As school districts across California work to craft their school spending and accountability plans, one area that has received little notice is a requirement that school facilities are maintained in “good repair.”

The Center for Cities and Schools at UC Berkeley hosted a webinar today to address how districts should meet the healthy school facilities’ goal in the new Local Control and Accountability Plans (LCAP), which are mandated under the state’s new funding formula. More than 100 people across the state, including district administrators, registered for the discussion. The Center for Cities and Schools is a research and technical assistance center that promotes high-quality education as a means to support urban development.

Jeff Vincent, the center’s deputy director, said a building in “good repair” is defined as a facility that is maintained in “a manner that assures that it is clean, safe, and functional.” But Vincent, along with the other webinar presenters, stressed that “good repair” is merely a minimum standard and urged school district leaders to go “above and beyond” that level when drafting their plans.

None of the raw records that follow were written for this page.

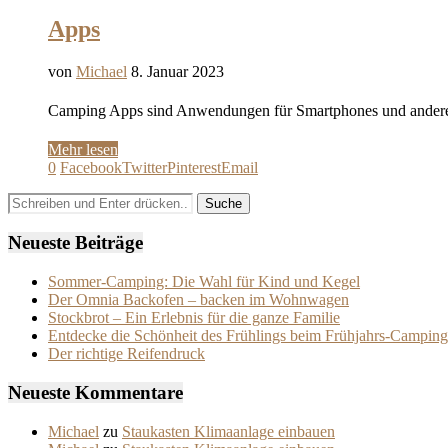
Apps
von
Michael
8. Januar 2023
Camping Apps sind Anwendungen für Smartphones und andere mo
Mehr lesen
0
Facebook
Twitter
Pinterest
Email
Neueste Beiträge
Sommer-Camping: Die Wahl für Kind und Kegel
Der Omnia Backofen – backen im Wohnwagen
Stockbrot – Ein Erlebnis für die ganze Familie
Entdecke die Schönheit des Frühlings beim Frühjahrs-Camping
Der richtige Reifendruck
Neueste Kommentare
Michael
zu
Staukasten Klimaanlage einbauen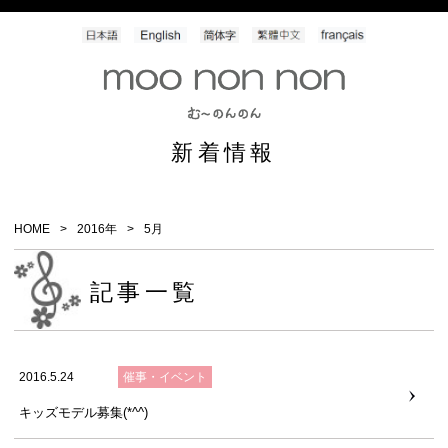
Blog
新着情報
HOME
2016年
5月
記事一覧
2016.5.24
催事・イベント
キッズモデル募集(*^^)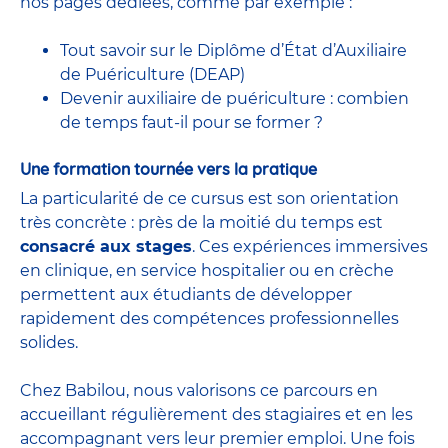
nos pages dédiées, comme par exemple :
Tout savoir sur le Diplôme d’État d’Auxiliaire
de Puériculture (DEAP)
Devenir auxiliaire de puériculture : combien
de temps faut-il pour se former ?
Une formation tournée vers la pratique
La particularité de ce cursus est son orientation
très concrète : près de la moitié du temps est
consacré aux stages
. Ces expériences immersives
en clinique, en service hospitalier ou en crèche
permettent aux étudiants de développer
rapidement des compétences professionnelles
solides.
Chez Babilou, nous valorisons ce parcours en
accueillant régulièrement des stagiaires et en les
accompagnant vers leur premier emploi. Une fois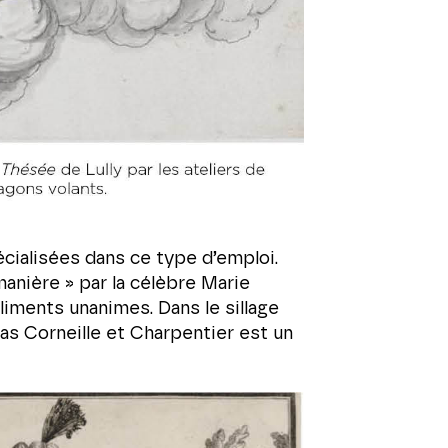
cialisées dans ce type d’emploi.
 manière » par la célèbre Marie
pliments unanimes. Dans le sillage
as Corneille et Charpentier est un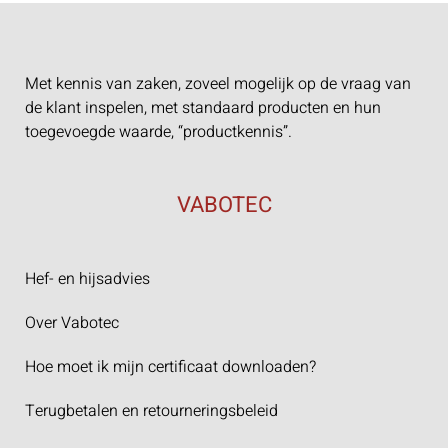
Met kennis van zaken, zoveel mogelijk op de vraag van
de klant inspelen, met standaard producten en hun
toegevoegde waarde, “productkennis”.
VABOTEC
Hef- en hijsadvies
Over Vabotec
Hoe moet ik mijn certificaat downloaden?
Terugbetalen en retourneringsbeleid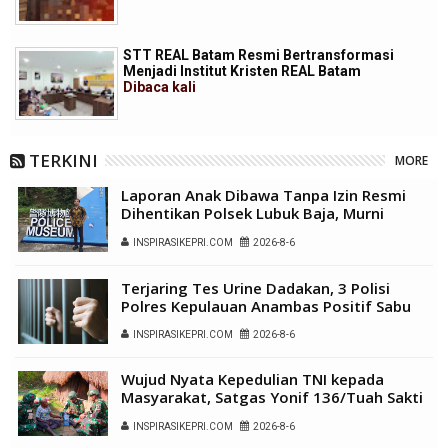
STT REAL Batam Resmi Bertransformasi
Menjadi Institut Kristen REAL Batam
Dibaca
kali
TERKINI
MORE
Laporan Anak Dibawa Tanpa Izin Resmi
Dihentikan Polsek Lubuk Baja, Murni
Sengketa Hak Asuh
INSPIRASIKEPRI.COM
2026-8-6
Terjaring Tes Urine Dadakan, 3 Polisi
Polres Kepulauan Anambas Positif Sabu
INSPIRASIKEPRI.COM
2026-8-6
Wujud Nyata Kepedulian TNI kepada
Masyarakat, Satgas Yonif 136/Tuah Sakti
Gelar Pengobatan Keliling di Kampung
INSPIRASIKEPRI.COM
2026-8-6
Kalome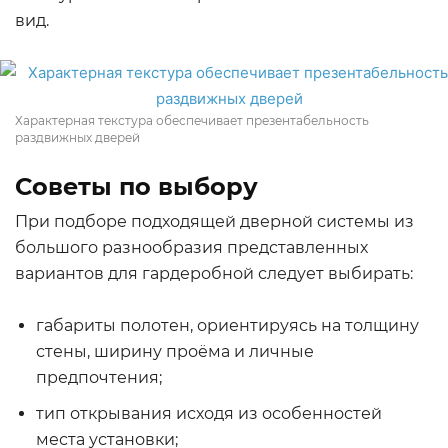
вид.
Характерная текстура обеспечивает презентабельность
раздвижных дверей
Советы по выбору
При подборе подходящей дверной системы из
большого разнообразия представленных
вариантов для гардеробной следует выбирать:
габариты полотен, ориентируясь на толщину
стены, ширину проёма и личные
предпочтения;
тип открывания исходя из особенностей
места установки;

Bill Savidge, assistant executive officer of the State Allocation Board in the Office of Public School Construction, said during the webinar that districts would use the state’s Facility Inspection Tool (FIT) to evaluate whether their buildings meet the “good repair” standard. The inspection tool, which was adopted by the State Allocation Board in 2007, is a ranking and scoring system that evaluates the cleanliness, safety, and function of school buildings.

The evaluation system is, in part, a result of the so-called Williams Settlement, the resolution of a class-action lawsuit filed against the state in 2000 that alleged that public school students were denied equal access to instructional materials, safe and decent schools, and qualified teachers. Savidge emphasized, however, that although Facility Inspection Tool is thorough, it does not address the critical modernization needs of California’s schools.

Additionally, Savidge noted that the state’s emergency repair program, which was established in 2005 to immediately address critical school health and safety problems, was never fully funded. While Gov. Jerry Brown’s proposed budget has set aside $188 million for the program, Savidge said there are about $450 million in emergency repair applications waiting to be funded.

Faced with drastic cuts in state funding, Savidge cited a Legislative Analyst’s Office survey from 2012, which found that almost 50 percent of California districts shifted all or a substantial amount of funding away from their deferred maintenance budgets to pay for other pressing financial needs.

The flexibility available to districts under the new school funding formula and the LCAP will be vital to “restore a sensible level of maintenance funding” for schools, Savidge said. He added that the LCAP process, which includes annual reviews, could prompt state lawmakers to review and improve California’s minimum school facility standards.

As districts seek ways to pay for much-needed facility needs, Brad Strong, a senior director of education policy for the Oakland-based research and advocacy group Children Now, cautioned administrators not to use their supplemental and concentration state grant funds, which were allocated to improve programs for English Language Learners, foster youth, and low-income students. Strong said only base grant dollars should be used to ensure that all school facilities are meeting health and safety expectations.